De digitale vraagbaak voor het wiskundeonderwijs

home |  vandaag |  gisteren |  bijzonder |  gastenboek |  wie is wie? |  verhalen |  contact

HOME

samengevat
vragen bekijken
een vraag stellen
hulpjes
zoeken
FAQ
links
twitter
boeken
help

inloggen

colofon

  \require{AMSmath} Printen

Kritiek gebied berekenen

Hallo,

Ik loop vast op een opgave waar ik een kritiek gebied moet berekenen. Ik heb alleen het gemiddelde, de alpha (significantieniveau) en de frequentie.

Zelf zou ik denken dat ik de standaardafwijking moet berekenen, maar hier heb ik (volgens mij) niet genoeg gegevens voor.

De vraag luid als volgt:

Sanne en Harm toepen regelmatig samen.
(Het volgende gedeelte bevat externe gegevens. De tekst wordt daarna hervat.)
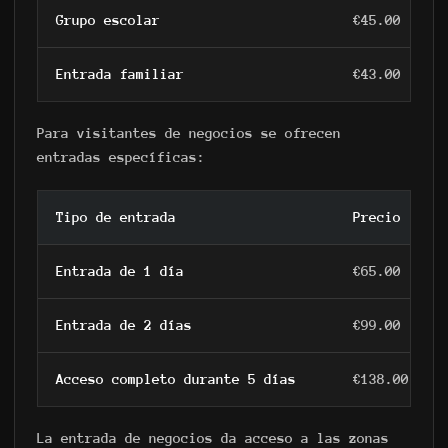
Grupo escolar
€45.00
Entrada familiar
€43.00
Para visitantes de negocios se ofrecen
entradas específicas:
Tipo de entrada
Precio
Entrada de 1 día
€65.00
Entrada de 2 días
€99.00
Acceso completo durante 5 días
€138.00
La entrada de negocios da acceso a las zonas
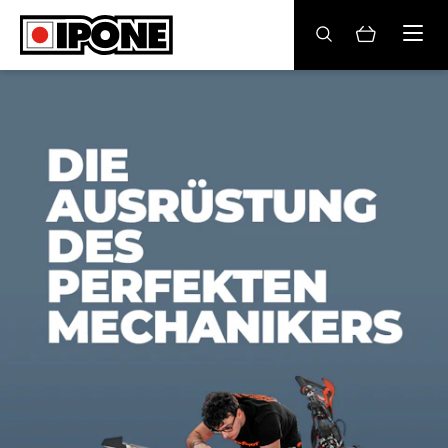
Ipone
MOTORRADÖLE
PFLEGE
WARTUNG
LIFESTYLE
DIE MARKE
Fachhändler
Konto
DE
EN
ES
IT
FR
BE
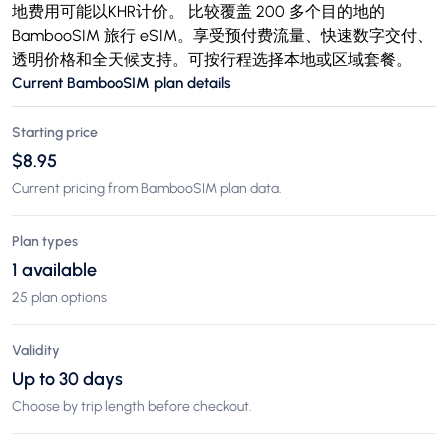
地费用可能以KHR计价。 比较覆盖 200 多个目的地的
BambooSIM 旅行 eSIM。享受预付费流量、快速数字交付、
透明价格和全天候支持。可按行程选择本地或区域套餐。
Current BambooSIM plan details
Starting price
$8.95
Current pricing from BambooSIM plan data.
Plan types
1 available
25 plan options
Validity
Up to 30 days
Choose by trip length before checkout.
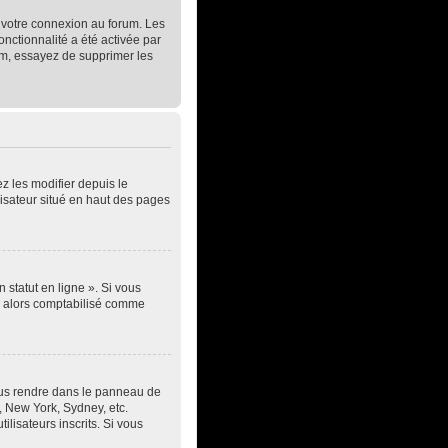
t votre connexion au forum. Les
onctionnalité a été activée par
um, essayez de supprimer les
z les modifier depuis le
lisateur situé en haut des pages
 statut en ligne ». Si vous
ez alors comptabilisé comme
z vous rendre dans le panneau de
s, New York, Sydney, etc.
lisateurs inscrits. Si vous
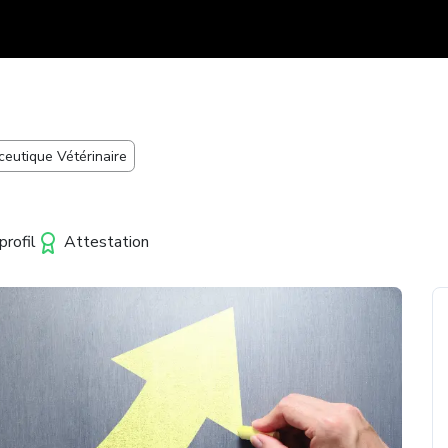
eutique Vétérinaire
rofil
Attestation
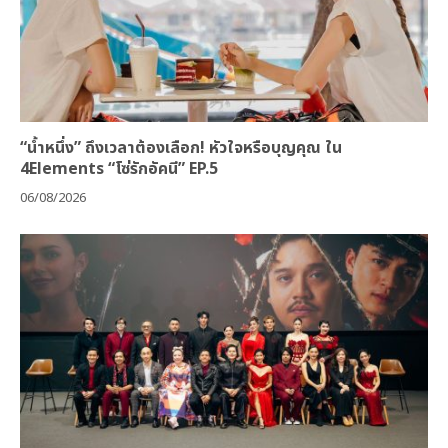
“น้ำหนึ่ง” ถึงเวลาต้องเลือก! หัวใจหรือบุญคุณ ใน
4Elements “โซ่รักอัคนี” EP.5
06/08/2026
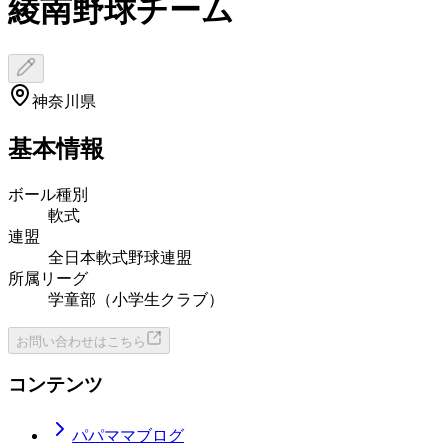
綾南野球チーム
神奈川県
基本情報
ボール種別
軟式
連盟
全日本軟式野球連盟
所属リーグ
学童部（小学生クラブ）
お問い合わせはこちら
コンテンツ
パパママブログ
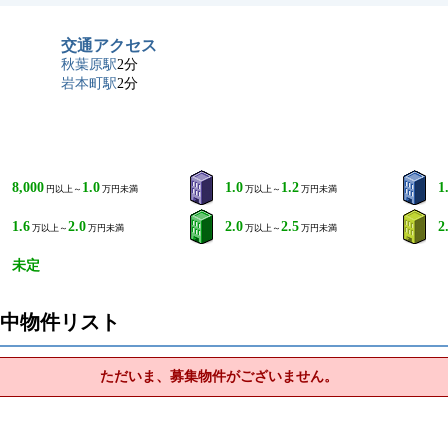
交通アクセス
秋葉原駅
2分
岩本町駅
2分
8,000
1.0
1.0
1.2
1
円以上～
万円未満
万以上～
万円未満
1.6
2.0
2.0
2.5
2
万以上～
万円未満
万以上～
万円未満
未定
の募集中物件リスト
ただいま、募集物件がございません。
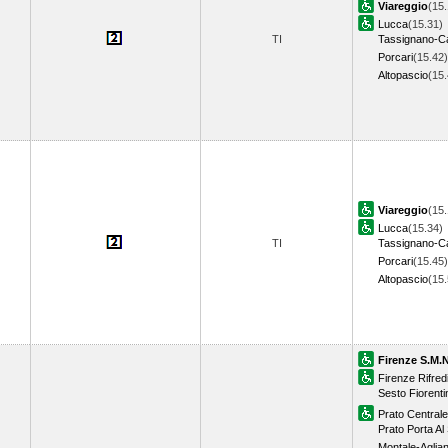
Viareggio
(15.
Lucca
(15.31)
TI
Tassignano-C
Porcari
(15.42)
Altopascio
(15
Viareggio
(15.
Lucca
(15.34)
TI
Tassignano-C
Porcari
(15.45)
Altopascio
(15
Firenze S.M.N
Firenze Rifred
Sesto Fiorenti
Prato Centrale
Prato Porta Al 
Montale-Aglia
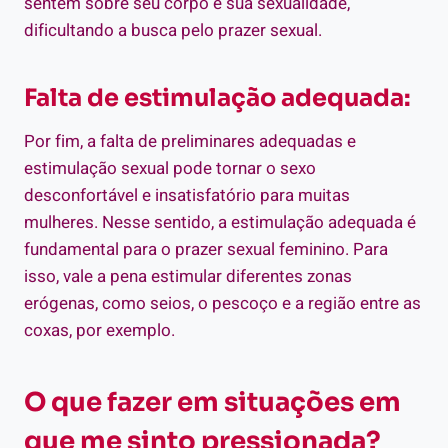
sentem sobre seu corpo e sua sexualidade,
dificultando a busca pelo prazer sexual.
Falta de estimulação adequada:
Por fim, a falta de preliminares adequadas e
estimulação sexual pode tornar o sexo
desconfortável e insatisfatório para muitas
mulheres. Nesse sentido, a estimulação adequada é
fundamental para o prazer sexual feminino. Para
isso, vale a pena estimular diferentes zonas
erógenas, como seios, o pescoço e a região entre as
coxas, por exemplo.
O que fazer em situações em
que me sinto pressionada?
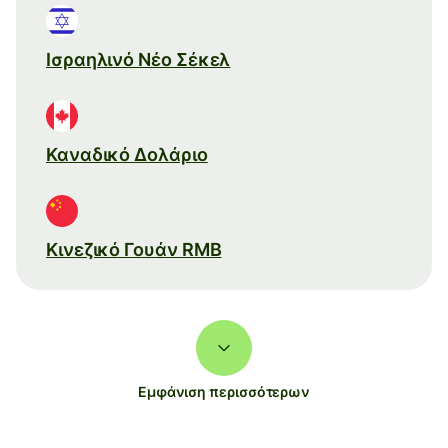
Ισραηλινό Νέο Σέκελ
Καναδικό Δολάριο
Κινεζικό Γουάν RMB
Εμφάνιση περισσότερων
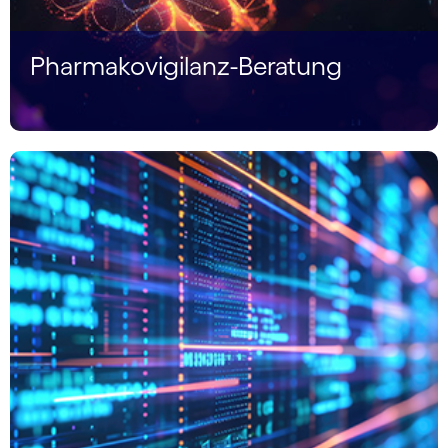
Pharmakovigilanz-Beratung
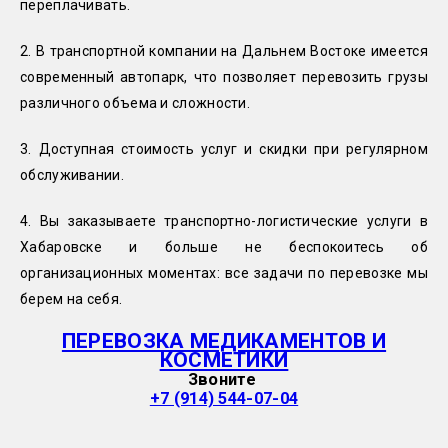
переплачивать.
2. В транспортной компании на Дальнем Востоке имеется
современный автопарк, что позволяет перевозить грузы
различного объема и сложности.
3. Доступная стоимость услуг и скидки при регулярном
обслуживании.
4. Вы заказываете транспортно-логистические услуги в
Хабаровске и больше не беспокоитесь об
организационных моментах: все задачи по перевозке мы
берем на себя.
ПЕРЕВОЗКА МЕДИКАМЕНТОВ И
КОСМЕТИКИ
Звоните
+7 (914) 544-07-04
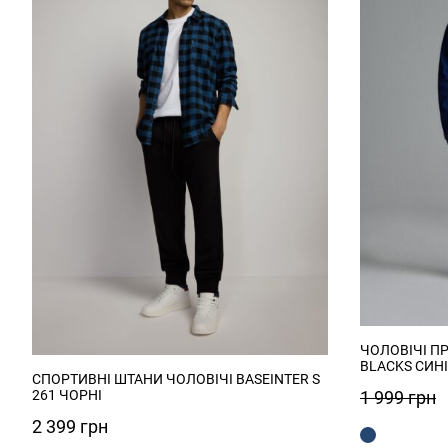
ЧОЛОВІЧІ П
BLACKS СИНІ
СПОРТИВНІ ШТАНИ ЧОЛОВІЧІ BASEINTER S
1 999
грн
261 ЧОРНІ
2 399
грн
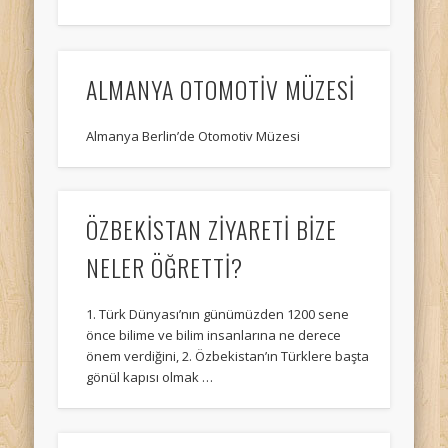
ALMANYA OTOMOTİV MÜZESİ
Almanya Berlin’de Otomotiv Müzesi
ÖZBEKİSTAN ZİYARETİ BİZE
NELER ÖĞRETTİ?
1. Türk Dünyası’nın günümüzden 1200 sene
önce bilime ve bilim insanlarına ne derece
önem verdiğini, 2. Özbekistan’ın Türklere başta
gönül kapısı olmak …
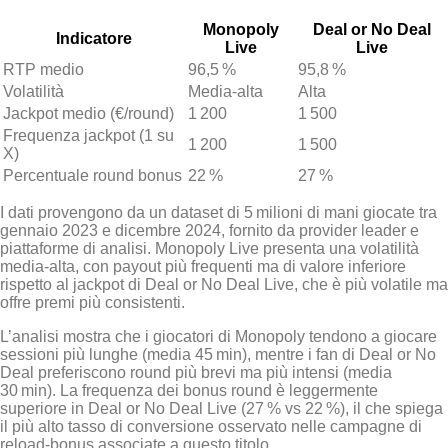
Monopoly
Deal or No Deal
Indicatore
Live
Live
RTP medio
96,5 %
95,8 %
Volatilità
Media‑alta
Alta
Jackpot medio (€/round)
1 200
1 500
Frequenza jackpot (1 su
1 200
1 500
X)
Percentuale round bonus
22 %
27 %
I dati provengono da un dataset di 5 milioni di mani giocate tra
gennaio 2023 e dicembre 2024, fornito da provider leader e
piattaforme di analisi. Monopoly Live presenta una volatilità
media‑alta, con payout più frequenti ma di valore inferiore
rispetto al jackpot di Deal or No Deal Live, che è più volatile ma
offre premi più consistenti.
L’analisi mostra che i giocatori di Monopoly tendono a giocare
sessioni più lunghe (media 45 min), mentre i fan di Deal or No
Deal preferiscono round più brevi ma più intensi (media
30 min). La frequenza dei bonus round è leggermente
superiore in Deal or No Deal Live (27 % vs 22 %), il che spiega
il più alto tasso di conversione osservato nelle campagne di
reload‑bonus associate a questo titolo.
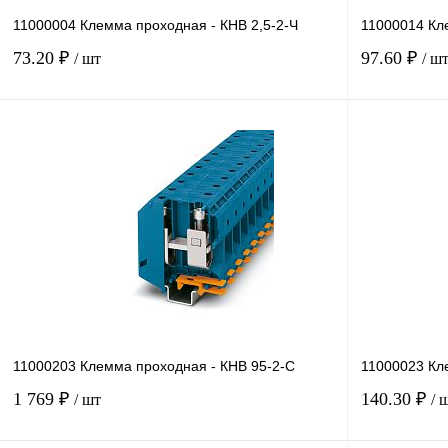
11000004 Клемма проходная - КНВ 2,5-2-Ч
11000014 Кл
73.20 ₽
97.60 ₽
/ шт
/ ш
В корзину
Купить в 1 клик
Сравнение
Купить в 1 к
В избранное
Под заказ
В избранное
11000203 Клемма проходная - КНВ 95-2-C
11000023 Кл
1 769 ₽
140.30 ₽
/ шт
/ 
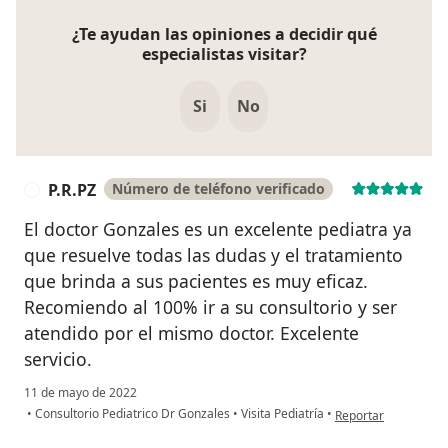
¿Te ayudan las opiniones a decidir qué
especialistas visitar?
Si
No
P.R.PZ
Número de teléfono verificado
P
El doctor Gonzales es un excelente pediatra ya
que resuelve todas las dudas y el tratamiento
que brinda a sus pacientes es muy eficaz.
Recomiendo al 100% ir a su consultorio y ser
atendido por el mismo doctor. Excelente
servicio.
11 de mayo de 2022
en opinión del usuar
•
Consultorio Pediatrico Dr Gonzales
•
Visita Pediatría
•
Reportar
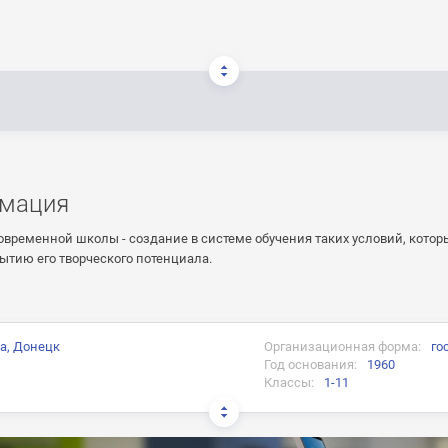
мация
овременной школы - создание в системе обучения таких условий, кото
ытию его творческого потенциала.
а, Донецк
Организационная форма:
го
Год основания:
1960
Классы:
1-11
и:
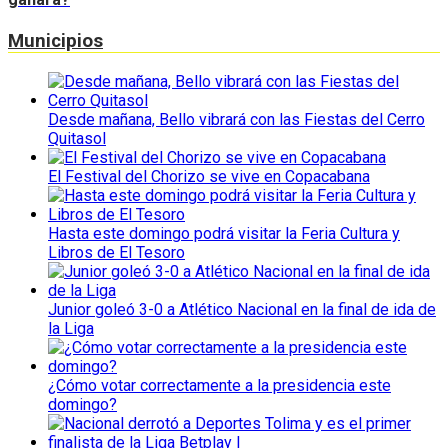
Municipios
Desde mañana, Bello vibrará con las Fiestas del Cerro
Quitasol
El Festival del Chorizo se vive en Copacabana
Hasta este domingo podrá visitar la Feria Cultura y
Libros de El Tesoro
Junior goleó 3-0 a Atlético Nacional en la final de ida de
la Liga
¿Cómo votar correctamente a la presidencia este
domingo?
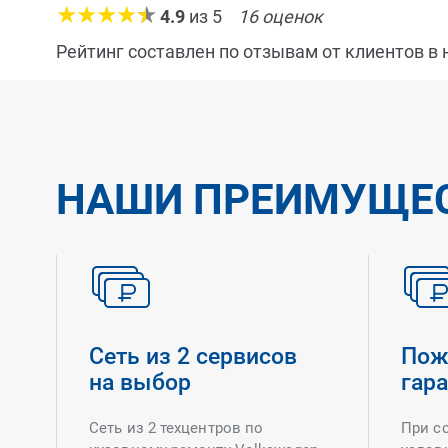
4.9
из
5
16
оценок
Рейтинг составлен по отзывам от клиентов в
НАШИ ПРЕИМУЩЕ
Сеть из 2 сервисов
Пож
на выбор
гар
Сеть из 2 техцентров по
При с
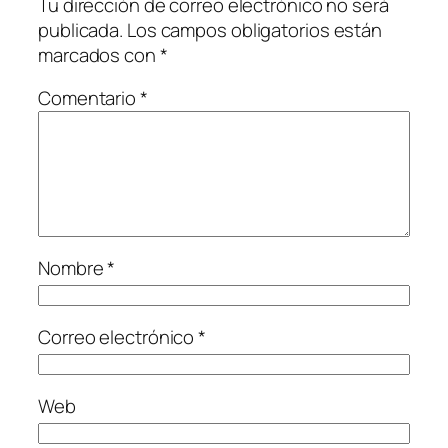
Tu dirección de correo electrónico no será
publicada.
Los campos obligatorios están
marcados con
*
Comentario
*
Nombre
*
Correo electrónico
*
Web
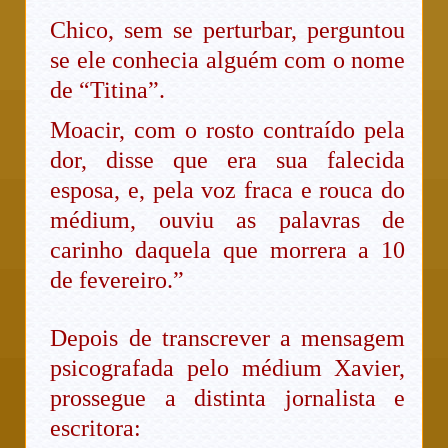
Chico, sem se perturbar, perguntou
se ele conhecia alguém com o nome
de “Titina”.
Moacir, com o rosto contraído pela
dor, disse que era sua falecida
esposa, e, pela voz fraca e rouca do
médium, ouviu as palavras de
carinho daquela que morrera a 10
de fevereiro.”
Depois de transcrever a mensagem
psicografada pelo médium Xavier,
prossegue a distinta jornalista e
escritora:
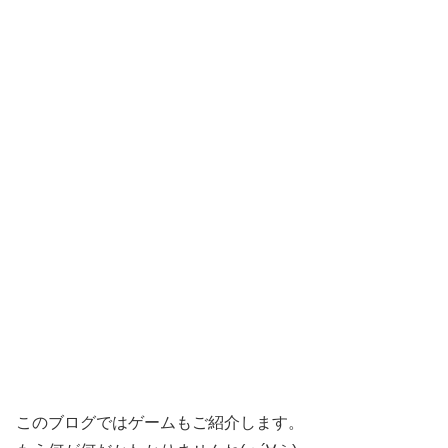
このブログではゲームもご紹介します。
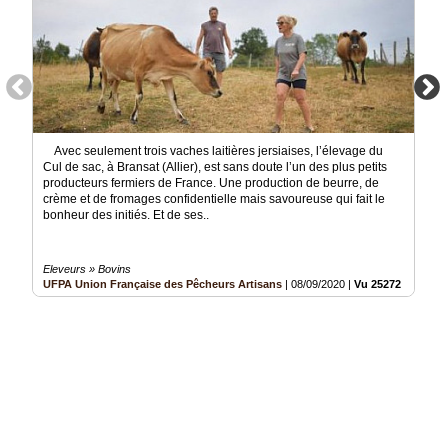
Avec seulement trois vaches laitières jersiaises, l’élevage du
Cul de sac, à Bransat (Allier), est sans doute l’un des plus petits
producteurs fermiers de France. Une production de beurre, de
crème et de fromages confidentielle mais savoureuse qui fait le
bonheur des initiés. Et de ses..
Eleveurs » Bovins
UFPA Union Française des Pêcheurs Artisans
|
08/09/2020
|
Vu 25272 fois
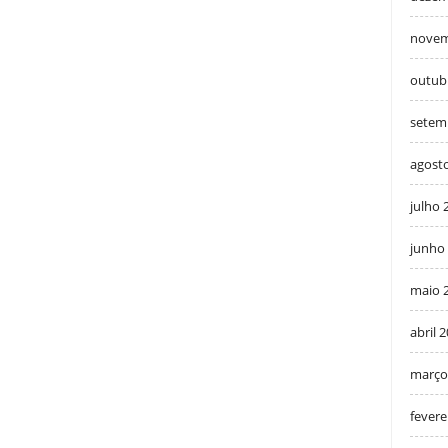
novem
outub
setem
agost
julho 
junho
maio 
abril 
março
fevere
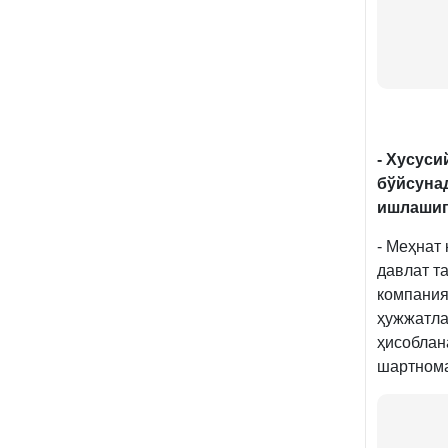
- Хусуси
бўйсуна
ишлашиг
- Меҳнат
давлат т
компания
ҳужжатла
ҳисоблан
шартнома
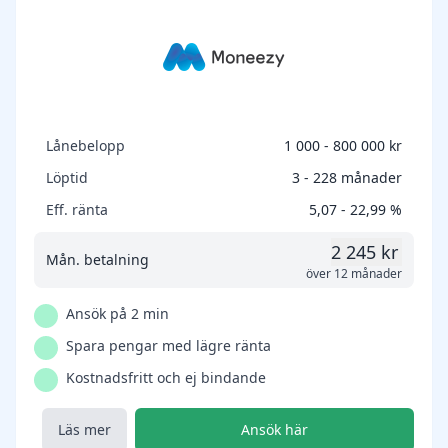
Lånebelopp
1 000 - 800 000 kr
Löptid
3 - 228 månader
Eff. ränta
5,07 - 22,99 %
2 245 kr
Mån. betalning
över 12 månader
Ansök på 2 min
Spara pengar med lägre ränta
Kostnadsfritt och ej bindande
Läs mer
Ansök här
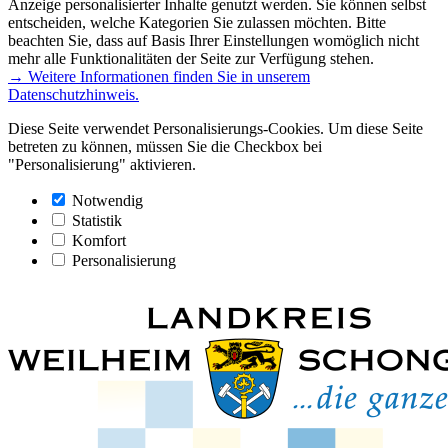
Anzeige personalisierter Inhalte genutzt werden. Sie können selbst
entscheiden, welche Kategorien Sie zulassen möchten. Bitte
beachten Sie, dass auf Basis Ihrer Einstellungen womöglich nicht
mehr alle Funktionalitäten der Seite zur Verfügung stehen.
→ Weitere Informationen finden Sie in unserem
Datenschutzhinweis.
Diese Seite verwendet Personalisierungs-Cookies. Um diese Seite
betreten zu können, müssen Sie die Checkbox bei
"Personalisierung" aktivieren.
Notwendig
Statistik
Komfort
Personalisierung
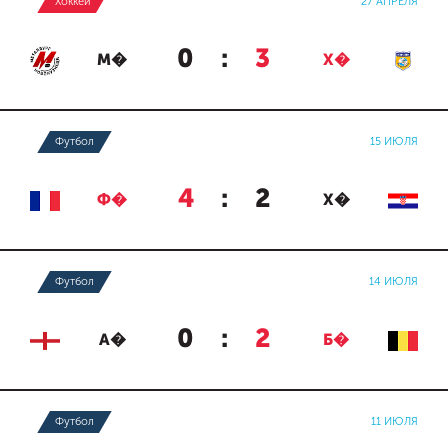
Хоккей
27 АПРЕЛЯ
0
:
3
М�
Х�
Футбол
15 ИЮЛЯ
4
:
2
Ф�
Х�
Футбол
14 ИЮЛЯ
0
:
2
А�
Б�
Футбол
11 ИЮЛЯ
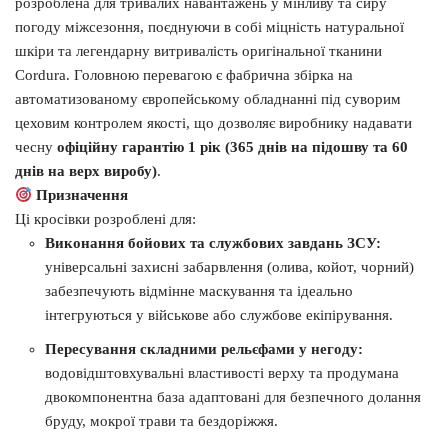
розроблена для тривалих навантажень у мінливу та сиру
погоду міжсезоння, поєднуючи в собі міцність натуральної
шкіри та легендарну витривалість оригінальної тканини
Cordura. Головною перевагою є фабрична збірка на
автоматизованому європейському обладнанні під суворим
цеховим контролем якості, що дозволяє виробнику надавати
чесну
офіційну гарантію 1 рік (365 днів на підошву та 60
днів на верх виробу)
.
Призначення
Ці кросівки розроблені для:
Виконання бойових та службових завдань ЗСУ:
універсальні захисні забарвлення (олива, койот, чорний)
забезпечують відмінне маскування та ідеально
інтегруються у військове або службове екіпірування.
Пересування складними рельєфами у негоду:
водовідштовхувальні властивості верху та продумана
двокомпонентна база адаптовані для безпечного долання
бруду, мокрої трави та бездоріжжя.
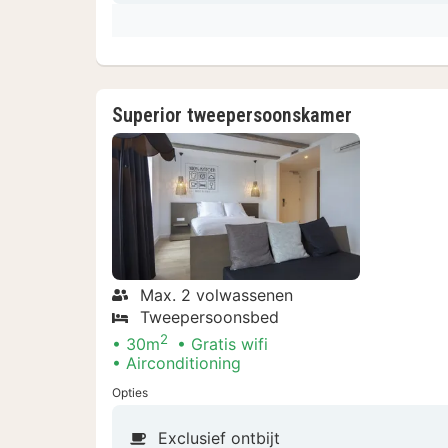
Superior tweepersoonskamer
Max. 2 volwassenen
Tweepersoonsbed
2
30m
Gratis wifi
Airconditioning
Opties
Exclusief ontbijt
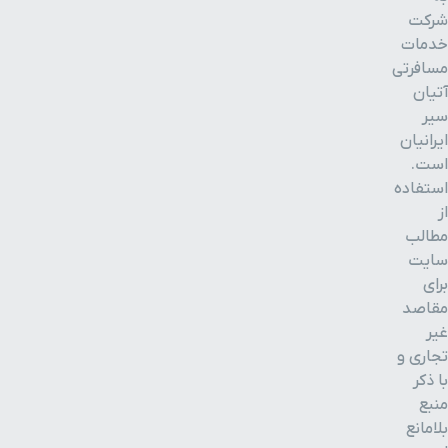
شرکت
خدمات
مسافرتی
آتیان
سیر
ایرانیان
است.
استفاده
از
مطالب
سایت
برای
مقاصد
غیر
تجاری و
با ذکر
منبع
بلامانع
Toepen is een kaartspel waarbij de spelers elk vier kaarten krijgen uit een spel van 32 kaarten: B,V,H,A,7,8,9,10 van elke kleur. De 10 is de hoogste, de boer de laagste kaart. Het is dus gunstig om 10-en te krijgen. De kans dat een speler minstens één 10 krijgt is 0,43.

Die kans is 0,43, tenminste als er eerlijk gedeeld wordt. Harm is argwanend en denkt dat Sanne de kaarten "steekt"als ze de kaarten deelt. Hij denkt dat Sanne - als ze zelf deelt - veel vaker ten minste één 10 heeft dan in 43% van de gevallen. We gaan dit vermoeden toetsen, in twintig keer dat Sanne deelt.

Bepaal het kritieke gebied bij alpha is 0,1.

Wie kan me verder helpen?
Als ik de standaardafwijking heb, is het zo te berekenen, maar hoe kom ik hieraan?

Met vriendelijke groet,
Floris

floris
Leerling bovenbouw havo-vwo - vrijdag 8 maart 2013

Antwoord

Beste Floris,

Ik vermoed dat je denkt aan de theorie over de normale verdeling, maar bij eerlijk delen is het aantal keer dat Sanne minstens één 10 heeft binomiaal verdeeld: er is sprake van een herhaald experiment (n=20), steeds zijn slechts twee mogelijke uitkomsten: succes (minstens één 10) of geen succes (geen 10), en de kans op succes is steeds gelijk (p=0,43).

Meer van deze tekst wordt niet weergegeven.